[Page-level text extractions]
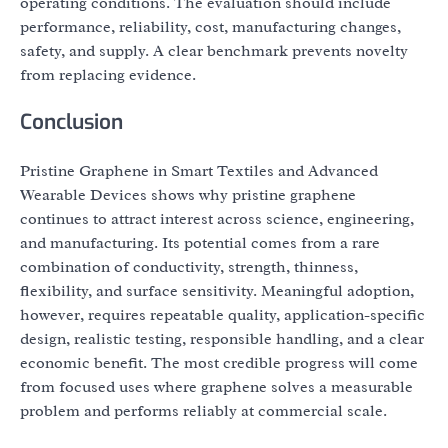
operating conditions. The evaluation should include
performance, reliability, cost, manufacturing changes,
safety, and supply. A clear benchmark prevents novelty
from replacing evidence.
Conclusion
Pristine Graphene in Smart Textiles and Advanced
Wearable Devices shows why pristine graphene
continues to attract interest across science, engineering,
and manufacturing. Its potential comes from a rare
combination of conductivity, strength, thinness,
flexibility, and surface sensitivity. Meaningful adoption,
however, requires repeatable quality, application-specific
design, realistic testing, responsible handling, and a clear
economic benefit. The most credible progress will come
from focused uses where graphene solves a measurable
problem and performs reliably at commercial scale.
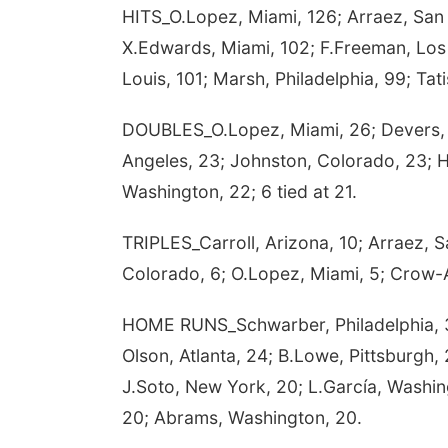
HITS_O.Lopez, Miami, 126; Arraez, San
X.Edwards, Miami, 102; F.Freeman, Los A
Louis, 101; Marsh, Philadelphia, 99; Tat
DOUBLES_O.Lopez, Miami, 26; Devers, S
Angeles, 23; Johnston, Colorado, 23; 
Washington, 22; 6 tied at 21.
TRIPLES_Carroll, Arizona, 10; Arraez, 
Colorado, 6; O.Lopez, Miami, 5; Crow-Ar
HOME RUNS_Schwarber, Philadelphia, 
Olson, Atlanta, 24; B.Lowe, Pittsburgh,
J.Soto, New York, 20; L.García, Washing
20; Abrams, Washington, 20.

* **Instructions for the task**
Print the records word for word and exclude any picture they hold.

* **Written response**
operating conditions. The evaluation should include
performance, reliability, cost, manufacturing changes,
safety, and supply. A clear benchmark prevents novelty
from replacing evidence.
Conclusion
Pristine Graphene in Smart Textiles and Advanced
Wearable Devices shows why pristine graphene
continues to attract interest across science, engineering,
and manufacturing. Its potential comes from a rare
combination of conductivity, strength, thinness,
flexibility, and surface sensitivity. Meaningful adoption,
however, requires repeatable quality, application-specific
design, realistic testing, responsible handling, and a clear
economic benefit. The most credible progress will come
from focused uses where graphene solves a measurable
problem and performs reliably at commercial scale.
HITS_O.Lopez, Miami, 126; Arraez, San
X.Edwards, Miami, 102; F.Freeman, Los A
Louis, 101; Marsh, Philadelphia, 99; Tat
DOUBLES_O.Lopez, Miami, 26; Devers, S
Angeles, 23; Johnston, Colorado, 23; 
Washington, 22; 6 tied at 21.
TRIPLES_Carroll, Arizona, 10; Arraez, 
Colorado, 6; O.Lopez, Miami, 5; Crow-Ar
HOME RUNS_Schwarber, Philadelphia, 
Olson, Atlanta, 24; B.Lowe, Pittsburgh,
J.Soto, New York, 20; L.García, Washing
20; Abrams, Washington, 20.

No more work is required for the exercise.